* What to produce
Reproduce the listing verbatim from the line with "Recomendaciones" to the line with "Catalunya Convention Bureau", both included.

* Data
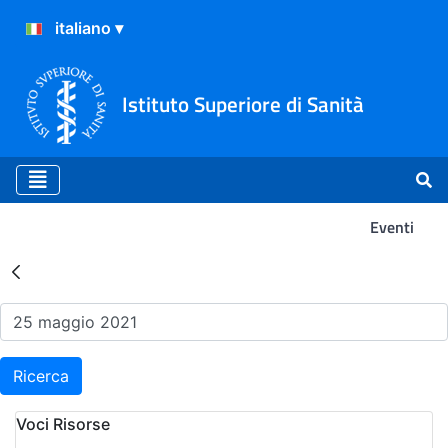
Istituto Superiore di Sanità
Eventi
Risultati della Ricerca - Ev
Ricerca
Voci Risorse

==

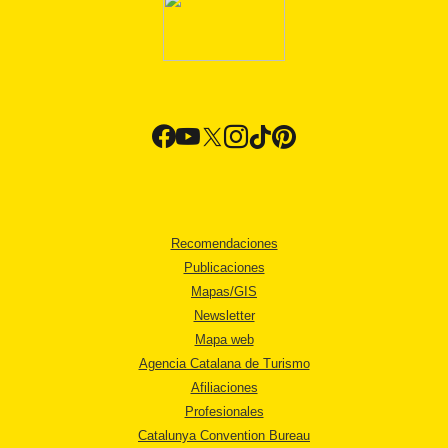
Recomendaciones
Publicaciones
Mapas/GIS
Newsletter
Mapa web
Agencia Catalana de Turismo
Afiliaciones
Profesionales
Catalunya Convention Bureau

* Task answer
Recomendaciones
Publicaciones
Mapas/GIS
Newsletter
Mapa web
Agencia Catalana de Turismo
Afiliaciones
Profesionales
Catalunya Convention Bureau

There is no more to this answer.